Wildfire – Bee Prepared…Today!
Post by: William J.P. Smith
Throughout the years the Smokey Bear campaign has been educating the public about the dangers of wildfires. Sadly, many people still don’t take the time to prepare themselves. One of the biggest wildfires in recent years was the Station Fire in Los Angeles County, California that burned over 160,000 acres, killing two firefighters and destroying 209 structures, including 89 homes.
During the Station Fire incident, another wildfire in L.A. County occurred in my old hometown of Rancho Palos Verdes. The fire was located just outside the Portuguese Bend neighborhood that I grew up in. While monitoring the incident online I could see that the residents in the affected area were vastly unprepared as the order to evacuate was given.
Many people have a misconception that wildfires only occur during hot summer months. Even though most of them do, they can occur at any time and firefighters have already battled some large wildfires this year. Now is the time to think about your wildfire preparedness plan.
It is important to assess your property for hazards and take fire prevention measures.
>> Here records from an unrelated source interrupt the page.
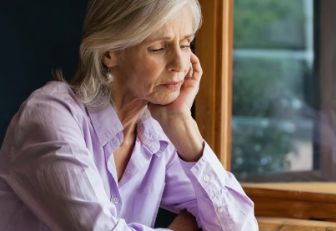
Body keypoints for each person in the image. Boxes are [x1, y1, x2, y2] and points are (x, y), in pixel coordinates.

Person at [0, 0, 258, 230]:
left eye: (186, 44)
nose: (181, 64)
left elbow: (241, 227)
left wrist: (182, 122)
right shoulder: (49, 116)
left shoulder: (157, 133)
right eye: (158, 48)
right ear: (109, 52)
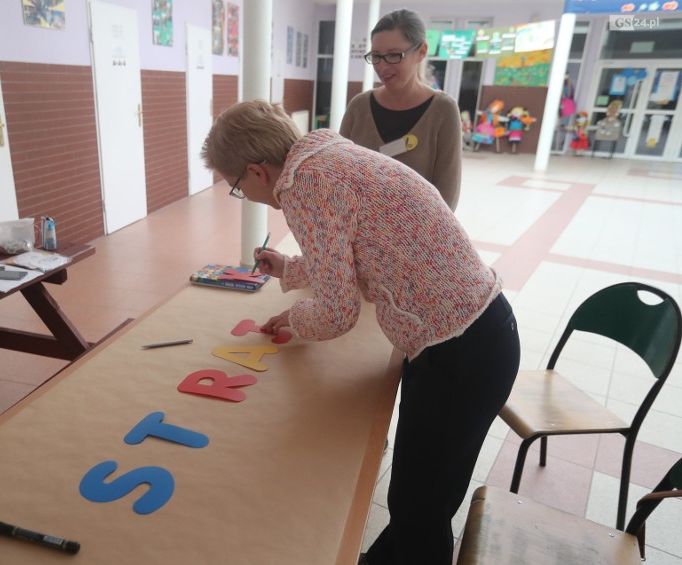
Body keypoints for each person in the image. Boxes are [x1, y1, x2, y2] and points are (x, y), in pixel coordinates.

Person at [201, 100, 520, 565]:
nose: (243, 195)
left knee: (420, 508)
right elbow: (351, 250)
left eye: (236, 187)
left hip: (459, 353)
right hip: (480, 333)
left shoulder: (307, 185)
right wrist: (290, 269)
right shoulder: (330, 157)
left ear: (256, 171)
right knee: (420, 497)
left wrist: (292, 318)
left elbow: (337, 313)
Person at [339, 9, 462, 210]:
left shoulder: (442, 110)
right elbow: (339, 175)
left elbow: (448, 194)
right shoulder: (359, 107)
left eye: (394, 55)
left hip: (417, 236)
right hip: (360, 236)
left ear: (421, 52)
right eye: (376, 56)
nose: (383, 66)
With advanced wildfire planning and preparation, you can dramatically increase your safety and the survivability of your property.
There are steps that you can take to protect your property. Some of the more important steps to take are to create a 30 to 100 foot safety zone (Defensible space) around your home that is clear of dry brush, vegetation and other combustible rubbish around that could provide fuel for wildfires. Make sure your property is identified with an address marker that is visible both day and night. Driveway must be unobstructed and have adequate clearance for emergency vehicles.
Assemble an emergency supply kit and keep an extra kit in your vehicle in case you can’t get to your home because of fire. Have an evacuation plan for your family including several different evacuation routes. Create a meeting location outside of fire hazard areas. Make sure family members know where to meet if an evacuation occurs when they are away from home. Practice your evacuation routes. Practicing your plan makes the appropriate response more of a reaction, requiring less thinking during an actual emergency situation.